- [What you should do] Without the images, write out the whole listing exactly.

- [Data shown]
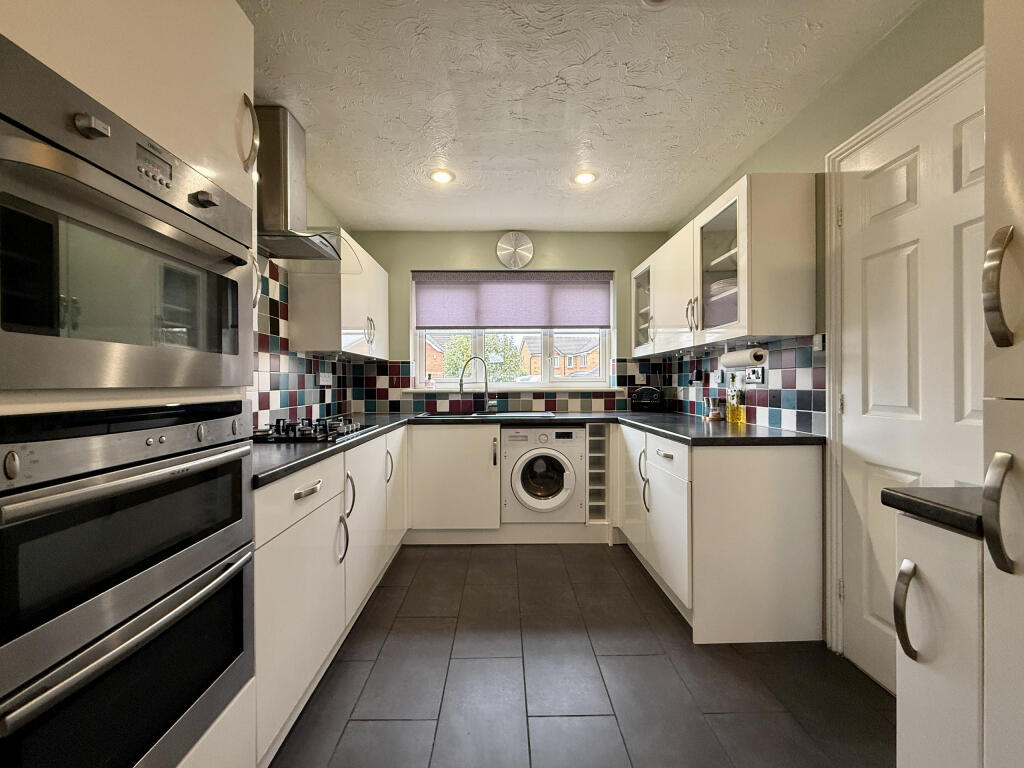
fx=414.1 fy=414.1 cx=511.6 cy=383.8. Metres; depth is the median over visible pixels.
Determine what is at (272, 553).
left base cabinets
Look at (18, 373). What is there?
built-in oven
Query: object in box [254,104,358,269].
range hood
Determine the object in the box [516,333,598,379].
brick house
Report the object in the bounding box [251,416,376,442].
gas hob
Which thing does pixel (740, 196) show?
upper cabinet
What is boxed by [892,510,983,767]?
base cabinet
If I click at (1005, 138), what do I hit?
tall cabinet
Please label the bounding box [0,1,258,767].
tall oven cabinet
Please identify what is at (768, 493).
right base cabinet
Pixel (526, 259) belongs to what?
wall clock
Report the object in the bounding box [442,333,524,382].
tree
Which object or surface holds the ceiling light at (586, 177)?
in the ceiling
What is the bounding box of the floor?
[269,543,892,767]
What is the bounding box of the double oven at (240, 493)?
[0,401,256,765]
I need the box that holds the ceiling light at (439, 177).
[429,168,454,183]
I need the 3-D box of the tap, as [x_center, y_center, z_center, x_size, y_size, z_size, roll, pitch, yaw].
[-0.287,-0.002,3.376,0.300,0.451,0.080,0,0,-20]
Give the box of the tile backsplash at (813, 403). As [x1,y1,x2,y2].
[654,333,825,435]
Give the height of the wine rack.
0.738 m
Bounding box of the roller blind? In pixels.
[412,271,612,330]
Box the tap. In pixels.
[459,355,493,414]
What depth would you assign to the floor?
1.58 m
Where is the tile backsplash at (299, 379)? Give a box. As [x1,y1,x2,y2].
[252,259,355,426]
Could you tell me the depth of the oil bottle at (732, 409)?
2.41 m
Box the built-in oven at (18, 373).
[0,38,254,388]
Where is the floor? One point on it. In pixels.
(401, 624)
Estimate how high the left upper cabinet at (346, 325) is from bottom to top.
0.751 m
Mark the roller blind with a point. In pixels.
(560, 321)
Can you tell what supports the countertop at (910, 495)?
on the base cabinet at (931, 590)
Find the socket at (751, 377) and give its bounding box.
[746,366,764,383]
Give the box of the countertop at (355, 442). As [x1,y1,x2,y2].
[252,409,823,487]
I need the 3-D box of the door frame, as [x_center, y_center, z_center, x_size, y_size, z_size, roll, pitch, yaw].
[1.406,0.083,1.364,0.158,2.106,0.884,0,0,-1]
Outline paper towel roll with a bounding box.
[720,345,765,367]
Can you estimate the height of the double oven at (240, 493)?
0.717 m
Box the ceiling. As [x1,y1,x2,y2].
[239,0,924,230]
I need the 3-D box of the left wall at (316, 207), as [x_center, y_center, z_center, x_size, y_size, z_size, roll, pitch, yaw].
[-1.373,-0.104,0.816,0.157,2.408,5.409,0,0,-1]
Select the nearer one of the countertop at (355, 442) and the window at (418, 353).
the countertop at (355, 442)
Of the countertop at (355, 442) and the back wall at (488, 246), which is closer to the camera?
the countertop at (355, 442)
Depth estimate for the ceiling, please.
1.85 m
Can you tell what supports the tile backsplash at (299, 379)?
attached to the left wall at (316, 207)
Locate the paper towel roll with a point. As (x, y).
(738, 358)
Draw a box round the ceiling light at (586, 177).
[572,170,597,184]
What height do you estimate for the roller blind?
0.494 m
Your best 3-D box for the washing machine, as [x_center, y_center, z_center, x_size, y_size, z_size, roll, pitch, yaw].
[0.210,0.648,3.145,0.575,0.695,0.622,0,0,-1]
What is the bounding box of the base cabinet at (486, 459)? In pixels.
[409,421,501,533]
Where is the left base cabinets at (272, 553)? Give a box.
[255,425,406,765]
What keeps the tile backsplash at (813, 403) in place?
attached to the right wall at (889, 41)
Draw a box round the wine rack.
[586,421,611,523]
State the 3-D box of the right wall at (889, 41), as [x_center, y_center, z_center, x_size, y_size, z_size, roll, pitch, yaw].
[1.455,-0.094,0.890,0.167,2.453,5.221,0,0,-1]
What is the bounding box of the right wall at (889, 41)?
[659,0,983,671]
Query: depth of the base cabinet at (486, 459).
2.90 m
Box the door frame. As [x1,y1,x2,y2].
[824,52,982,670]
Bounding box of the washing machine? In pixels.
[500,425,584,525]
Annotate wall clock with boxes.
[496,231,533,269]
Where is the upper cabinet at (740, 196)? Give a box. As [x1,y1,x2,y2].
[632,174,816,356]
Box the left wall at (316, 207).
[250,125,360,432]
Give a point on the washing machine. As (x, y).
(541, 450)
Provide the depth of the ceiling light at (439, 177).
2.58 m
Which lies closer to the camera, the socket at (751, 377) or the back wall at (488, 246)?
the socket at (751, 377)
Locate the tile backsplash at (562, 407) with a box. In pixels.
[351,359,662,411]
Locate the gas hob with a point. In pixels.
(302, 431)
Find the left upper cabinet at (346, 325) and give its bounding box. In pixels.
[291,229,387,359]
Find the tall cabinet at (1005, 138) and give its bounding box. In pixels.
[981,0,1023,767]
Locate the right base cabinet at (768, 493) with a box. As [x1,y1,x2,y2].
[617,426,823,645]
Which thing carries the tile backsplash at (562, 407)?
attached to the back wall at (488, 246)
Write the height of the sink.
0.165 m
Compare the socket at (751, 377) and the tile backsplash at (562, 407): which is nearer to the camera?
the socket at (751, 377)
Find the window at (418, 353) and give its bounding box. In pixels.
[411,269,614,391]
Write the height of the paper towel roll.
0.102 m
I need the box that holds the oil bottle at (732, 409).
[726,385,744,424]
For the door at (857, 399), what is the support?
in the right wall at (889, 41)
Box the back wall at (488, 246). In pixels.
[346,229,666,410]
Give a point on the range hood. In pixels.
(270, 173)
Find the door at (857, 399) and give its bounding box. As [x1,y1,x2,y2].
[837,68,985,695]
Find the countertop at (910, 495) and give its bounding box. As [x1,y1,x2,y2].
[881,486,983,537]
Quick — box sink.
[414,409,556,418]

- [Exercise answer]
fx=414.1 fy=414.1 cx=511.6 cy=383.8. Metres; depth is the median over visible pixels.
Determine what is at (272, 553).
left base cabinets
Look at (18, 373). What is there?
built-in oven
Query: object in box [254,104,358,269].
range hood
Determine the object in the box [516,333,598,379].
brick house
Report the object in the bounding box [251,416,376,442].
gas hob
Which thing does pixel (740, 196) show?
upper cabinet
What is boxed by [892,510,983,767]?
base cabinet
If I click at (1005, 138), what do I hit?
tall cabinet
Please label the bounding box [0,1,258,767].
tall oven cabinet
Please identify what is at (768, 493).
right base cabinet
Pixel (526, 259) belongs to what?
wall clock
Report the object in the bounding box [442,333,524,382].
tree
Which object or surface holds the ceiling light at (586, 177)?
in the ceiling
What is the bounding box of the floor?
[269,543,892,767]
What is the bounding box of the double oven at (240, 493)?
[0,401,256,765]
I need the box that holds the ceiling light at (439, 177).
[429,168,454,183]
I need the 3-D box of the tap, as [x_center, y_center, z_center, x_size, y_size, z_size, roll, pitch, yaw].
[-0.287,-0.002,3.376,0.300,0.451,0.080,0,0,-20]
Give the box of the tile backsplash at (813, 403). As [x1,y1,x2,y2].
[654,333,825,435]
Give the height of the wine rack.
0.738 m
Bounding box of the roller blind? In pixels.
[412,271,612,330]
Box the tap. In pixels.
[459,355,493,414]
What depth would you assign to the floor?
1.58 m
Where is the tile backsplash at (299, 379)? Give a box. As [x1,y1,x2,y2].
[252,259,355,426]
Could you tell me the depth of the oil bottle at (732, 409)?
2.41 m
Box the built-in oven at (18, 373).
[0,38,254,388]
Where is the floor? One point on it. In pixels.
(401, 624)
Estimate how high the left upper cabinet at (346, 325) is from bottom to top.
0.751 m
Mark the roller blind with a point. In pixels.
(560, 321)
Can you tell what supports the countertop at (910, 495)?
on the base cabinet at (931, 590)
Find the socket at (751, 377) and give its bounding box.
[746,366,764,383]
Give the box of the countertop at (355, 442). As [x1,y1,x2,y2].
[252,409,823,487]
I need the 3-D box of the door frame, as [x_center, y_center, z_center, x_size, y_size, z_size, roll, pitch, yaw].
[1.406,0.083,1.364,0.158,2.106,0.884,0,0,-1]
Outline paper towel roll with a bounding box.
[720,345,765,367]
Can you estimate the height of the double oven at (240, 493)?
0.717 m
Box the ceiling. As [x1,y1,x2,y2].
[239,0,924,230]
I need the 3-D box of the left wall at (316, 207), as [x_center, y_center, z_center, x_size, y_size, z_size, roll, pitch, yaw].
[-1.373,-0.104,0.816,0.157,2.408,5.409,0,0,-1]
Select the nearer one of the countertop at (355, 442) and the window at (418, 353).
the countertop at (355, 442)
Of the countertop at (355, 442) and the back wall at (488, 246), which is closer to the camera?
the countertop at (355, 442)
Depth estimate for the ceiling, please.
1.85 m
Can you tell what supports the tile backsplash at (299, 379)?
attached to the left wall at (316, 207)
Locate the paper towel roll with a point. As (x, y).
(738, 358)
Draw a box round the ceiling light at (586, 177).
[572,170,597,184]
What height do you estimate for the roller blind?
0.494 m
Your best 3-D box for the washing machine, as [x_center, y_center, z_center, x_size, y_size, z_size, roll, pitch, yaw].
[0.210,0.648,3.145,0.575,0.695,0.622,0,0,-1]
What is the bounding box of the base cabinet at (486, 459)? In pixels.
[409,421,501,533]
Where is the left base cabinets at (272, 553)? Give a box.
[255,425,406,765]
What keeps the tile backsplash at (813, 403) in place?
attached to the right wall at (889, 41)
Draw a box round the wine rack.
[586,421,611,523]
State the 3-D box of the right wall at (889, 41), as [x_center, y_center, z_center, x_size, y_size, z_size, roll, pitch, yaw].
[1.455,-0.094,0.890,0.167,2.453,5.221,0,0,-1]
What is the bounding box of the right wall at (889, 41)?
[659,0,983,671]
Query: depth of the base cabinet at (486, 459).
2.90 m
Box the door frame. As [x1,y1,x2,y2].
[824,52,982,670]
Bounding box of the washing machine? In pixels.
[500,425,584,525]
Annotate wall clock with boxes.
[496,231,533,269]
Where is the upper cabinet at (740, 196)? Give a box. As [x1,y1,x2,y2].
[632,174,816,356]
Box the left wall at (316, 207).
[250,125,360,432]
Give a point on the washing machine. As (x, y).
(541, 450)
Provide the depth of the ceiling light at (439, 177).
2.58 m
Which lies closer to the camera, the socket at (751, 377) or the back wall at (488, 246)?
the socket at (751, 377)
Locate the tile backsplash at (562, 407) with a box. In pixels.
[351,359,662,411]
Locate the gas hob with a point. In pixels.
(302, 431)
Find the left upper cabinet at (346, 325) and give its bounding box. In pixels.
[291,229,387,359]
Find the tall cabinet at (1005, 138) and give its bounding box. In pixels.
[981,0,1023,767]
Locate the right base cabinet at (768, 493) with a box. As [x1,y1,x2,y2].
[617,426,823,645]
Which thing carries the tile backsplash at (562, 407)?
attached to the back wall at (488, 246)
Write the height of the sink.
0.165 m
Compare the socket at (751, 377) and the tile backsplash at (562, 407): which is nearer to the camera?
the socket at (751, 377)
Find the window at (418, 353) and give its bounding box. In pixels.
[411,269,614,391]
Write the height of the paper towel roll.
0.102 m
I need the box that holds the oil bottle at (732, 409).
[726,385,744,424]
For the door at (857, 399), what is the support?
in the right wall at (889, 41)
Box the back wall at (488, 246). In pixels.
[346,229,666,410]
Give a point on the range hood. In pixels.
(270, 173)
Find the door at (857, 399) and give its bounding box. As [x1,y1,x2,y2].
[837,68,985,695]
Find the countertop at (910, 495) and give its bounding box. As [x1,y1,x2,y2].
[881,486,983,537]
Quick — box sink.
[414,409,556,418]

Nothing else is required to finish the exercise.